New developments in diagnosis and treatment of rheumatoid arthritis.
New developments in diagnosis and treatment of rheumatoid arthritis
There are many new developments in the diagnosis and treatment of rheumatoid arthritis (RA). One such development is a blood test called anti-CCP that can help doctors predict if a patient has RA.
Another recent discovery is a treatment option called belimumab, which was shown to reduce inflammation and pain associated with RA in clinical trials. This drug works by targeting B cells, which are immune cells involved in the body’s inflammatory response. It works well for some people but not others; those who respond well may have higher levels of certain antibodies before they start taking belimumab than those who don’t respond so well–this suggests that it might be helpful for doctors to measure these particular antibodies when deciding whether or not an individual should receive this medication as part of his/her treatment plan.
The diagnosis of rheumatoid arthritis is based on a combination of symptoms and blood tests. Rheumatoid arthritis can be difficult to diagnose because it mimics other diseases with similar symptoms, such as psoriatic arthritis and osteoarthritis.
The symptoms of rheumatoid arthritis include joint pain, stiffness and swelling; fatigue; warmth over the affected joints; redness around the eyes (keratoconjunctivitis sicca); hair loss from the scalp; feverish feeling in your chest or throat when you breathe deeply (effusion). Blood tests that may help confirm or rule out a diagnosis of rheumatoid arthritis include:
- ESR – this measures inflammation in your body by measuring how fast red blood cells settle down after spinning them in a tube filled with serum (i.e., liquid part of blood) at various speeds
Rheumatoid arthritis is a chronic disease that can be managed, but not cured. Treatment options are improving, and many patients are able to lead productive lives while managing their symptoms.

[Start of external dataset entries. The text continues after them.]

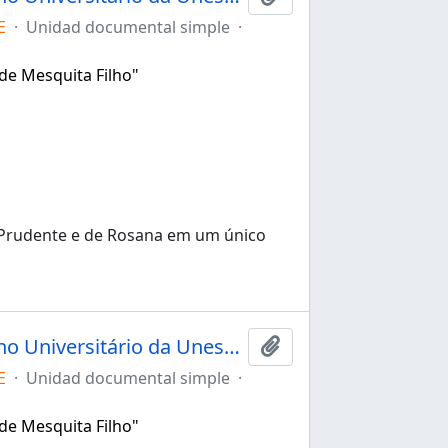
E
·
Unidad documental simple
·
 de Mesquita Filho"
 Prudente e de Rosana em um único
Ata da 150ª sessão extraordinária do Conselho Universitário da Unesp de 10/12/2020
Añadir al portapapele
E
·
Unidad documental simple
·
 de Mesquita Filho"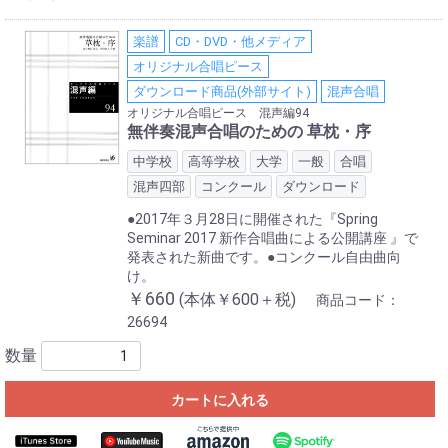
楽譜
CD・DVD・他メディア
オリジナル合唱ピース
ダウンロード商品(外部サイト)
混声合唱
オリジナル合唱ピース 混声編94
無伴奏混声合唱のための 草枕・序
中学校
高等学校
大学
一般
合唱
混声四部
コンクール
ダウンロード
●2017年３月28日に開催された『Spring
Seminar 2017 新作合唱曲による公開講座 』で
発表された新曲です。●コンクール自由曲向
け。
￥660
(本体￥600＋税)
商品コード：
26694
数量
カートに入れる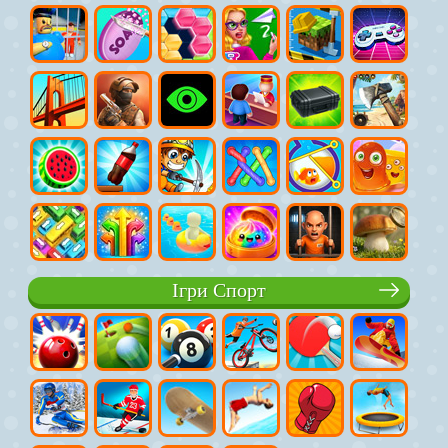
Ігри Спорт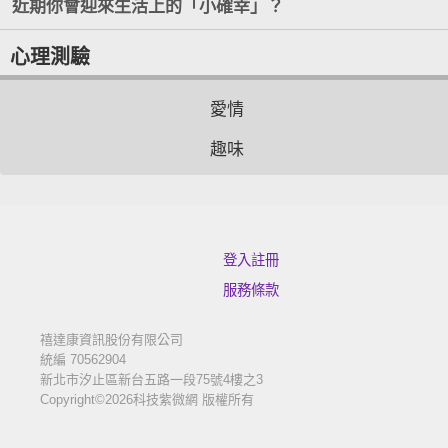
近期你會迎來生活上的「小確幸」？
心理測驗
愛情
趣味
登入註冊
服務條款
禧達康資訊股份有限公司
統編 70562904
新北市汐止區新台五路一段75號4樓之3
Copyright©2026科技紫微網 版權所有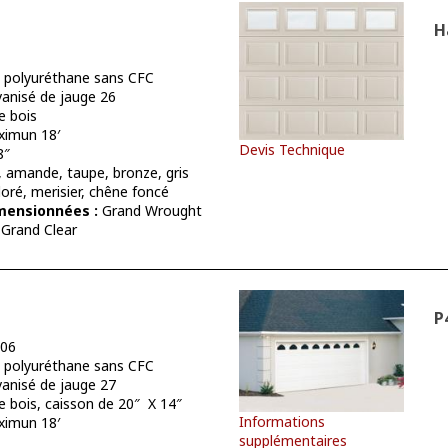
H
polyuréthane sans CFC
vanisé de jauge 26
e bois
imun 18′
Devis Technique
8″
, amande, taupe, bronze, gris
oré, merisier, chêne foncé
mensionnées :
Grand Wrought
 Grand Clear
P
.06
polyuréthane sans CFC
vanisé de jauge 27
e bois, caisson de 20″ X 14″
Informations
imun 18′
supplémentaires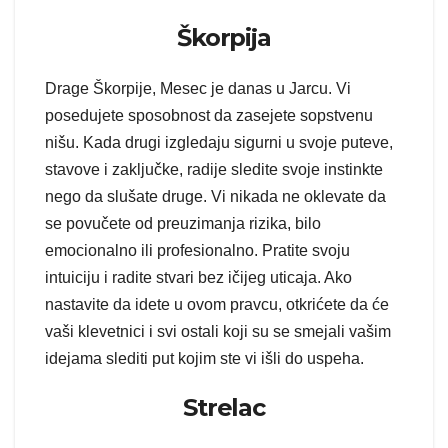
Škorpija
Drage Škorpije, Mesec je danas u Jarcu. Vi
posedujete sposobnost da zasejete sopstvenu
nišu. Kada drugi izgledaju sigurni u svoje puteve,
stavove i zaključke, radije sledite svoje instinkte
nego da slušate druge. Vi nikada ne oklevate da
se povučete od preuzimanja rizika, bilo
emocionalno ili profesionalno. Pratite svoju
intuiciju i radite stvari bez ičijeg uticaja. Ako
nastavite da idete u ovom pravcu, otkrićete da će
vaši klevetnici i svi ostali koji su se smejali vašim
idejama slediti put kojim ste vi išli do uspeha.
Strelac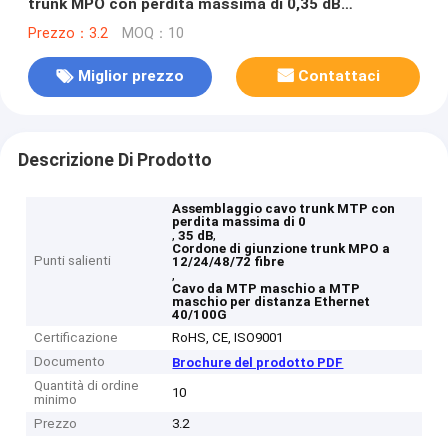
trunk MPO con perdita massima di 0,35 dB
12/24/48/72 fibre per distanza Ethernet 40/100G
Prezzo：3.2
MOQ：10
Miglior prezzo
Contattaci
Descrizione Di Prodotto
Assemblaggio cavo trunk MTP con
perdita massima di 0
,
,
35 dB
Cordone di giunzione trunk MPO a
Punti salienti
12/24/48/72 fibre
,
Cavo da MTP maschio a MTP
maschio per distanza Ethernet
40/100G
Certificazione
RoHS, CE, ISO9001
Documento
Brochure del prodotto PDF
Quantità di ordine
10
minimo
Prezzo
3.2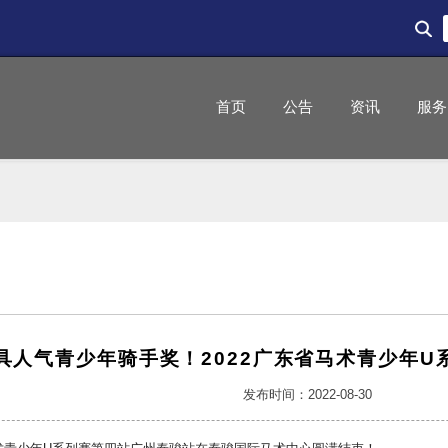
首页
公告
资讯
服务
具人气青少年骑手奖！2022广东省马术青少年U
发布时间：2022-08-30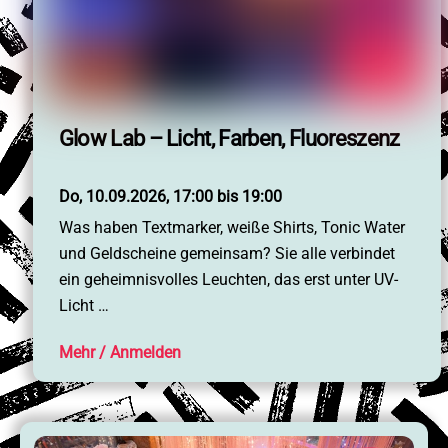
Glow Lab – Licht, Farben, Fluoreszenz
Do, 10.09.2026, 17:00 bis 19:00
Was haben Textmarker, weiße Shirts, Tonic Water
und Geldscheine gemeinsam? Sie alle verbindet
ein geheimnisvolles Leuchten, das erst unter UV-
Licht …
Mehr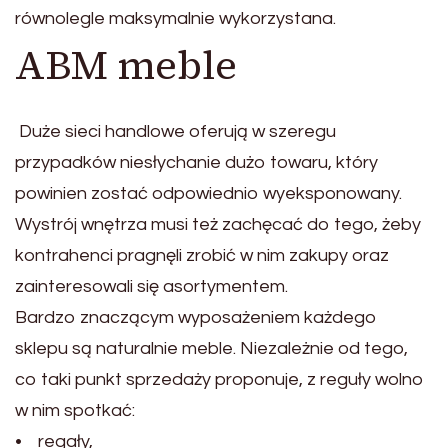
równolegle maksymalnie wykorzystana.
ABM meble
Duże sieci handlowe oferują w szeregu
przypadków niesłychanie dużo towaru, który
powinien zostać odpowiednio wyeksponowany.
Wystrój wnętrza musi też zachęcać do tego, żeby
kontrahenci pragnęli zrobić w nim zakupy oraz
zainteresowali się asortymentem.
Bardzo znaczącym wyposażeniem każdego
sklepu są naturalnie meble. Niezależnie od tego,
co taki punkt sprzedaży proponuje, z reguły wolno
w nim spotkać:
• regały,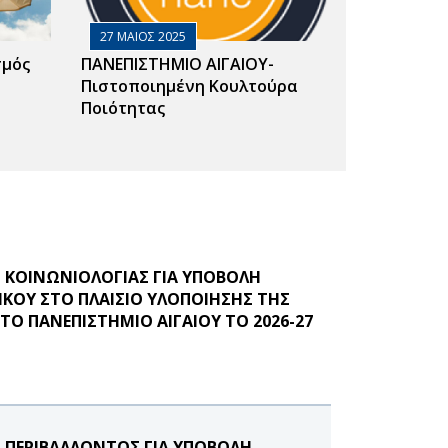
27 ΜΑΙΟΣ 2025
σμός
ΠΑΝΕΠΙΣΤΗΜΙΟ ΑΙΓΑΙΟΥ-
Πιστοποιημένη Κουλτούρα
Ποιότητας
ΚΟΙΝΩΝΙΟΛΟΓΙΑΣ ΓΙΑ ΥΠΟΒΟΛΗ
ΚΟΥ ΣΤΟ ΠΛΑΙΣΙΟ ΥΛΟΠΟΙΗΣΗΣ ΤΗΣ
Ο ΠΑΝΕΠΙΣΤΗΜΙΟ ΑΙΓΑΙΟΥ ΤΟ 2026-27
ΠΕΡΙΒΑΛΛΟΝΤΟΣ ΓΙΑ ΥΠΟΒΟΛΗ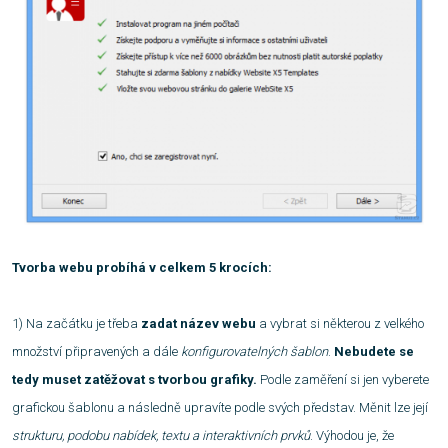
Tvorba webu probíhá v celkem 5 krocích:
1)
Na začátku je třeba
zadat název webu
a vybrat si některou z velkého
množství připravených a dále
konfigurovatelných šablon
.
Nebudete se
tedy muset zatěžovat s tvorbou grafiky.
Podle zaměření si jen vyberete
grafickou šablonu a následně upravíte podle svých představ. Měnit lze její
strukturu, podobu nabídek, textu a interaktivních prvků
. Výhodou je, že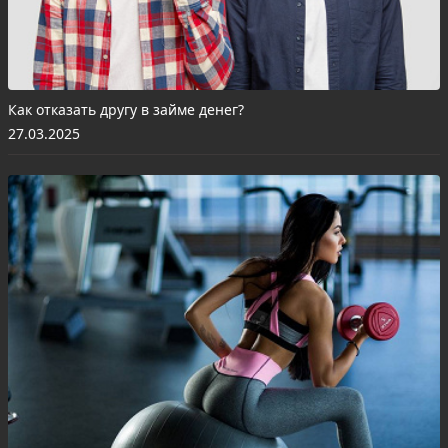
Как отказать другу в займе денег?
27.03.2025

Biologic therapies work differently than traditional medications used to treat rheumatoid arthritis because they target specific immune system responses that contribute to inflammation in joints and other tissues throughout the body. These drugs act on cells in the body called T cells (a type of white blood cell) that play an important role in initiating autoimmune reactions like those seen in rheumatoid arthritis. By blocking certain proteins on T cells, biologics prevent them from causing further damage by stopping their inflammatory response or preventing it altogether–even though there may still be some active inflammation left behind after treatment has ended!
New developments in the diagnosis and treatment of RA will lead to improved treatments for patients with the disease.
The following are new developments in the diagnosis and treatment of rheumatoid arthritis:
- New blood tests. These include tests to detect antibodies that attack joints, which may be present even before symptoms appear. This can help doctors determine whether someone has RA or another type of arthritis.
- New drugs. Two drugs approved by the Food and Drug Administration (FDA) for RA are efalizumab (Raptiva) and abatacept (Orencia). Both work by interfering with T-cells, which play a role in inflammation; however, they have different side effects and work better for some people than others depending on their age and sex as well as other factors such as weight or smoking habits. Newer biologic therapies target specific parts of T-cell receptors instead of attacking all types at once like traditional nonbiologic treatments do–making them more effective but also more expensive than older medications like methotrexate or steroids
In conclusion, rheumatoid arthritis is a complex disease that can be difficult to diagnose. However, the use of biomarkers and imaging techniques is improving our ability to detect RA as early as possible in patients’ lives. This will hopefully lead to better treatments for those with rheumatoid arthritis who are looking for ways to manage their symptoms or even cure their condition altogether.